The carrier Carl Vinson pulled into the Vietnamese port of Da Nang on Monday morning for a scheduled five-day stop, the first port visit there by a U.S. carrier in more than four decades.
Accompanied by the cruiser Lake Champlain and destroyer Wayne E. Meyer, the Vinson’s arrival comes amid growing tensions in the region as China continues its construction and militarization of man-made islands in the contested South China Sea.
China’s persistent expansion into the Spratly archipelago has agitated adjacent nations, to include Vietnam, and challenged international law. It’s an assertiveness that the U.S. Navy has attempted to put in check through routine freedom of navigation operations.
A Navy officer aboard a mammoth U.S. aircraft carrier brimming with F18 fighter jets said Saturday that American forces would continue to patrol the South China Sea wherever “international law allows us” when asked if China’s newly built islands could restrain them in the disputed waters.
“International law allows us to operate here, allows us to fly here, allows us to train here, allows us to sail here, and that’s what we’re doing and we’re going to continue to do that,” Lt. Cmdr.
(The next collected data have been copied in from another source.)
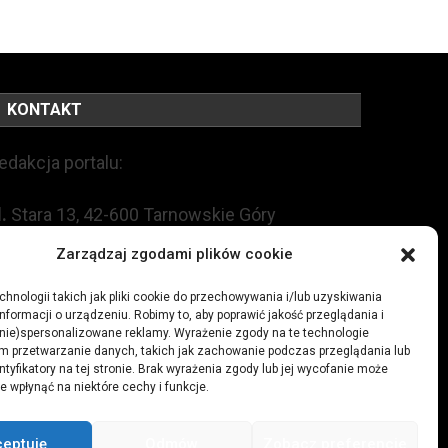
KONTAKT
edakcja portalu:
l.
Stara 13, 42-600 Tarnowskie Góry
Zarządzaj zgodami plików cookie
EL:
+48 509 547 822
hnologii takich jak pliki cookie do przechowywania i/lub uzyskiwania
mail:
redakcja@czytamiwiem.pl
nformacji o urządzeniu. Robimy to, aby poprawić jakość przeglądania i
(nie)spersonalizowane reklamy. Wyrażenie zgody na te technologie
m przetwarzanie danych, takich jak zachowanie podczas przeglądania lub
eklama:
biuro@czytamiwiem.pl
ntyfikatory na tej stronie. Brak wyrażenia zgody lub jej wycofanie może
e wpłynąć na niektóre cechy i funkcje.
ceptuję
Odmów
Zobacz preferencje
Tim Hawkins, spokesman for the carrier Vinson, said last month.
While the Vinson’s Vietnam visit may add more tension to the already-strained U.S.-China relationship, it has yet to draw the full ire of Beijing, according to the South China Morning Post.
“China...knows that Vietnam is unlikely to side with the U.S. militarily to challenge China.” said Le Hong Hiep, a research fellow at the Singapore-based ISEAS-Yusof Ishak Institute.
The threat of Beijing’s wrath did surface, however, following the 2018 National Defense Authorization Act and discussion of U.S. warships conducting port visits in Taiwan, prompting one Chinese official to threaten the self-ruled, democratic U.S. ally that China claims as part of its own territory.
“The day that a U.S. Navy vessel arrives in Kaohsiung [Taiwan’s main deep-water port] is the day that our People’s Liberation Army unifies Taiwan with military force,” said Chinese official Li Kexin.
In the meantime, the nearly 6,000 sailors from the Vinson Strike Group will be engaging in community service projects in Da Nang and participating in sports competitions during the port call. Navy musicians from the U.S. 7th Fleet Band will also be hosting free concerts for Vietnam’s public, a Navy release said.
“Our nations’ relationship has reached new heights in the past few years,” said U.S. Pacific Fleet Adm. Scott Swift. “I am confident that engagements like this will further expand the comprehensive partnership between the United States and Vietnam.”
“We have gone from former enemies to close partners,” said U.S. Ambassador to Vietnam Daniel Kritenbrink.
Although the Vinson is the first U.S. carrier to visit the country since the war, Vietnam hosted other U.S. Navy ships in 2016, when the destroyer John S. McCain and submarine tender Frank Cable visited Cam Ranh Bay.